For an industry that suffered a 15-year revenue decline at the start of the century, that’s all very welcome news. The recorded music industry’s overall 2017 revenue (US$17.3 billion) is still more than 30% below where it was in 1999 (US$25.2 billion), but at least it’s headed in the right direction.

And yet…

When I discussed the industry’s turnaround last year, I asked whether the streaming services could stop losing money. The answer to this remains ‘No’. From 2015 to 2017, Spotify more than doubled its revenues, but its losses grew more than fivefold. It lost more than US$1.5 billion in 2017.

The Spotify share offer in April and its rise since are telling us that a lot of people believe the biggest of the streaming services will eventually find a way to make a lot of money. But so far, its business model is an old and terrible one: ‘lose money on every sale, but make it up on volume!’ And no-one thinks Apple, Amazon or Google are making money in this game either.

Meanwhile, the payments from streaming services remain bad: the average stream will send less than a cent to the people who actually wrote and played the music. Technology has lowered the barriers to entry in the music business, so we might expect competition to be fiercer than ever.
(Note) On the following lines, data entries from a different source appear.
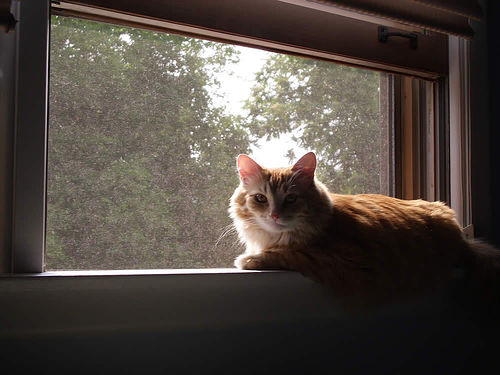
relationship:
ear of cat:
[289, 149, 320, 176] [219, 150, 498, 299]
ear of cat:
[231, 152, 266, 181] [219, 150, 498, 299]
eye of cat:
[282, 190, 301, 208] [219, 150, 498, 299]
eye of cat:
[253, 191, 269, 206] [219, 150, 498, 299]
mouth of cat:
[266, 221, 290, 232] [219, 150, 498, 299]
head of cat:
[226, 147, 330, 239] [219, 150, 498, 299]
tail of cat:
[460, 236, 500, 271] [219, 150, 498, 299]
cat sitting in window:
[219, 150, 498, 299] [9, 2, 464, 291]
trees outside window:
[40, 11, 390, 275] [9, 2, 464, 291]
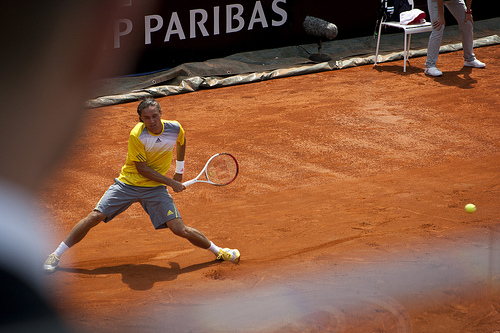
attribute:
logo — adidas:
[166, 209, 172, 217]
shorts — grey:
[93, 175, 179, 231]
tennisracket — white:
[171, 152, 241, 189]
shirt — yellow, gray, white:
[102, 120, 208, 192]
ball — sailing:
[458, 199, 483, 219]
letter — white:
[136, 10, 163, 52]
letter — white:
[163, 5, 187, 46]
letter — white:
[185, 3, 210, 43]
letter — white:
[209, 1, 226, 41]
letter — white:
[223, 1, 247, 34]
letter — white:
[214, 6, 220, 35]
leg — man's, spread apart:
[145, 200, 247, 272]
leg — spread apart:
[37, 187, 125, 273]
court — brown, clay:
[87, 70, 498, 321]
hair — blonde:
[136, 97, 161, 116]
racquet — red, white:
[176, 148, 246, 203]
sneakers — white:
[41, 250, 65, 273]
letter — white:
[243, 1, 272, 32]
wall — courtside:
[0, 1, 497, 93]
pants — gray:
[425, 0, 482, 79]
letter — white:
[194, 0, 220, 38]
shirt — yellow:
[115, 118, 189, 190]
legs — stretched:
[40, 190, 240, 271]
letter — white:
[161, 6, 193, 44]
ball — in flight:
[465, 202, 477, 212]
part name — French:
[139, 0, 290, 54]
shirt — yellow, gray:
[114, 120, 186, 185]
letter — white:
[269, 0, 289, 27]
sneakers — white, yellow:
[18, 203, 288, 290]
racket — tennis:
[177, 150, 240, 192]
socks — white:
[47, 230, 233, 270]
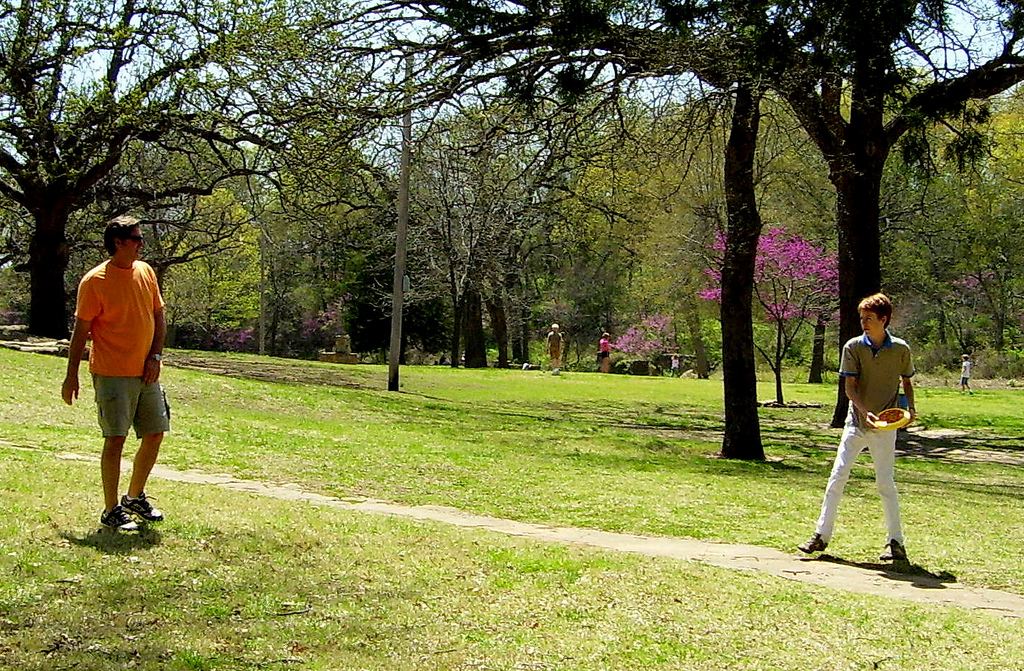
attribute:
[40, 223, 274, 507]
man — standing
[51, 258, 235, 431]
shirt — orange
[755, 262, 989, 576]
man — standing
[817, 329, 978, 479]
shirt — grey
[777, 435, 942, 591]
pants — white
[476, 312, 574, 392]
person — walking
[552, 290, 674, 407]
tree — pine, growing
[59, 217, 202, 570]
man — playing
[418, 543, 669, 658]
grass — short, green, yellow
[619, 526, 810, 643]
grass — yellow, short, green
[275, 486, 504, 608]
grass — green, yellow, short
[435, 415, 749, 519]
grass — short, green, yellow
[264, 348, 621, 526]
grass — yellow, green, short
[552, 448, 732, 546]
grass — short, green, yellow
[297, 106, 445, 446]
pole — tall, gray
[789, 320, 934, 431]
shirt — short sleeve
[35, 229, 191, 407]
shirt — orange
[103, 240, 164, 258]
sunglasses — dark, black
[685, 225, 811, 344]
leaves — purple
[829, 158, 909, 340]
trunk — large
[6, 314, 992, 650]
grass — green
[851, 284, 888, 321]
hair — short, brown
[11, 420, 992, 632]
trail — long, dirt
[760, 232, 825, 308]
flowers — purple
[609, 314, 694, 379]
bush — flowery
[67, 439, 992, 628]
path — bare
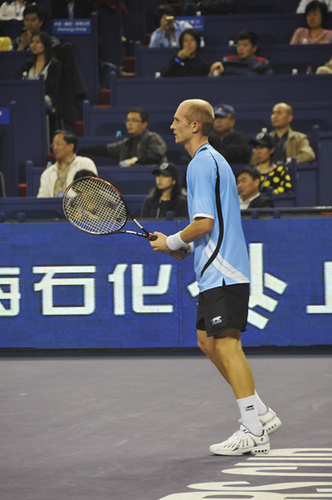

So here’s another question: why are these new competitive forces not doing more to improve the music itself? While new technology has been changing the industry’s business model, the very nature of popular music has been transforming in odd ways. Melodic complexity, traditionally the mark of great music, is on the outer.

So are guitars: rock’s biggest acts now mostly qualify for the age pension. Instead of Lennon and McCartney we have producers like Sweden’s Martin Sandberg (aka Max Martin), overseeing production-line pop-with-a-hook for Katy Perry and Taylor Swift. And we have a host of rappers who really are competitive, and whose music is lyrically dense and complex – but whose work is in other ways as homogenous as any other genre – and sadly remains frequently misogynistic.

No generation enthusiastically embraces the following generation’s music, so feel free to take my analysis as mere old-guyism. But there is good data to at least show current popular music is more homogenous on several levels than what was on offer 50 years ago.

Interesting sounds do come out of hundreds of niches and individuals, from Icelandic post-rock to K-pop. Kendrick Lamar’s ‘How Much Does a Dollar Cost?’ is lyrically wonderful, and great pastiche for anyone who likes Miles Davis and Coldplay, but it’s still not a great song. We have had very few of those in the entire 21st century, and somehow I don’t think that is helping the music business either.